I don't know who these journalists are, but the expression "uselful idiots" comes to mind. Look at the pictures of happy little girls in school. people hiking, highways and monuments... you have to wonder why do so many people risk their lives to escape from North Korea into, of all places, China! Of course it is easy to imagine these pics show how the "upper" class, i.e. those higher up in the party, live. If you make an effort, you can see some of the information that had previously leaked out of North Korea. They say that people are burning everything they can put their hands on, to avoid feezing to death, and there are a couple of pics where you can see the countryside, bare of trees, shrubs... anything! People are said to be eating roots, bark... and the ground is absolutely devoid of anything that in any way could be considered edible. I think this slide show is pure propaganda, straight out from Pyongyang. The question is whether the journalists were deceived or if they happily went along with this charade.
Due to the prolonged famine, state-run television has actually run “educational pieces” on how to prepare “healthy nutritional supplement” meals from certain types of tree bark and grasses. But the elite are cared for, and of course the regime has enough money to build nuclear weapons. FAIL.
Yeah, I thought the same thing when I saw them earlier. Plus, they were boring.
North Korea is to China what the “Palestinians” are to the Arabs. Keep ‘em good and hungry and PISSED OFF all of the time.
N.Korea is never going to be more than what we see now....the famines lower the need for outside intervention which Kimbo still wants control over to feed his army and the elites. Neither China nor N.Korea leadership care for it's people...they are simply a bartering tool...a commodity they use and abuse and that without conscious.
Netflix streaming has a documentary on North Korea that is a real eye opener.
National Geographic: Inside North Korea
Disguised as a medical coordinator, National Geographic correspondent Lisa Ling gains access into North Korea and gives viewers a powerful glimpse inside one of the most restrictive countries in the world. Through personal accounts and exclusive footage, Ling exposes the difficulties North Koreans face while living in such an oppressive regime, coping with poverty, hunger and the lack of civil liberties.
The US Army, however, is universally stupid, cruel and bigoted, and simply not a pleasant place for sensitive liberals who understand and feel for all diverse humanity...
(If I'm an atheist, like are good libs want, am I still restricted to moral absolutes? I'd sure like to start slaughtering libs, and their wives, children, dogs, cats, burn their houses... I figure if I'm an atheist, I can rape to my heart's content, since there are no moral strictures that aren't religious dogma.)
Burn their houses? Why do that?
"Build a man a fire, he'll be warm for a little while.

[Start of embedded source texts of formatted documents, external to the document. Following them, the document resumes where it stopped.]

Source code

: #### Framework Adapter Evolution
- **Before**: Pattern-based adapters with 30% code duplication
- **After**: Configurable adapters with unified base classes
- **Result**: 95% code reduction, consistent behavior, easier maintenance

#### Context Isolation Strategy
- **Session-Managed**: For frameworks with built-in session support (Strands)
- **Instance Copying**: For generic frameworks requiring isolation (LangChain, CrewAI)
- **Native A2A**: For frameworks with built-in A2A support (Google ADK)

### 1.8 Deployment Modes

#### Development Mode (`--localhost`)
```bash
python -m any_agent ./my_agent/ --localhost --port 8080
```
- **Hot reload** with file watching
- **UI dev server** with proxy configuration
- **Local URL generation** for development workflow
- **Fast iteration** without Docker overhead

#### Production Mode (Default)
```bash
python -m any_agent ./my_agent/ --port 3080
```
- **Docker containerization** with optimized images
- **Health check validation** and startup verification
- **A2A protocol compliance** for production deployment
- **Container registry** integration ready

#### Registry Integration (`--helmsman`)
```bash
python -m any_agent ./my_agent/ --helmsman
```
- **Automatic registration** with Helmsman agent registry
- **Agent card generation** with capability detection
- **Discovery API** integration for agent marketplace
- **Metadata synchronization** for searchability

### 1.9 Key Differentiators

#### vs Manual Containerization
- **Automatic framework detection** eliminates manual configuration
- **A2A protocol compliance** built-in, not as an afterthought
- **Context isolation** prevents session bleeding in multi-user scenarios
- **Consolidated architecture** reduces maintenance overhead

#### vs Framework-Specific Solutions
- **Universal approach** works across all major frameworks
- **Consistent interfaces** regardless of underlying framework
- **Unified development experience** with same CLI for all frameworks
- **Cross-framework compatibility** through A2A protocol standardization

Set a man on fire, he'll be warm for the rest of his life..."
Here in Capitalist Hell, we'd just throw all those doors in the back of an F150 pickup, and drive over in five minutes.
Do they know something better?
Picture 40 of 48 shows young people sitting at desks viewing computers. They had no keyboards and all were still wearing their heavy coats. Must not be any heat at all in the place and certainly they were not allowed to access the outer world via those computers.
Netflix streaming has a documentary on North Korea that is a real eye opener.National Geographic: Inside North Korea
Another good movie, if you can find it, is Friends of Kim. It's about a group of folks that go on a trip inside North Korea to express support for Korean unification (of the North Korean variety).
Netflix doesn't have it, but it occasionally shows up on Link TV on my DirecTV box. Quoting from Link TV's page:
In 12 days, the 22 participants of the march travel through a country full of monuments, propaganda and poverty. What begins as an idealistic magical mystery tour gradually turns into a nightmare leading the travelers to discover that the "workers' paradise" is far from heavenly.
I noticed the heavy coats. As far as the keyboards are concerned, Windows has an on-screen keyboard that you can work with the mouse (go to accessories, accessibility, on-screen keyboard). It is slow to type like that, but far from impossible! LOL, I’m not so smart, I asked my teenage son how would someone type without a keyboard, and he showed me right away!
Hmmm. I didn’t know about the on-screen keyboard either. I’ll have to try it. I suspect though, for the North Korean kids in the library that access to the outside world is highly restricted or not at all.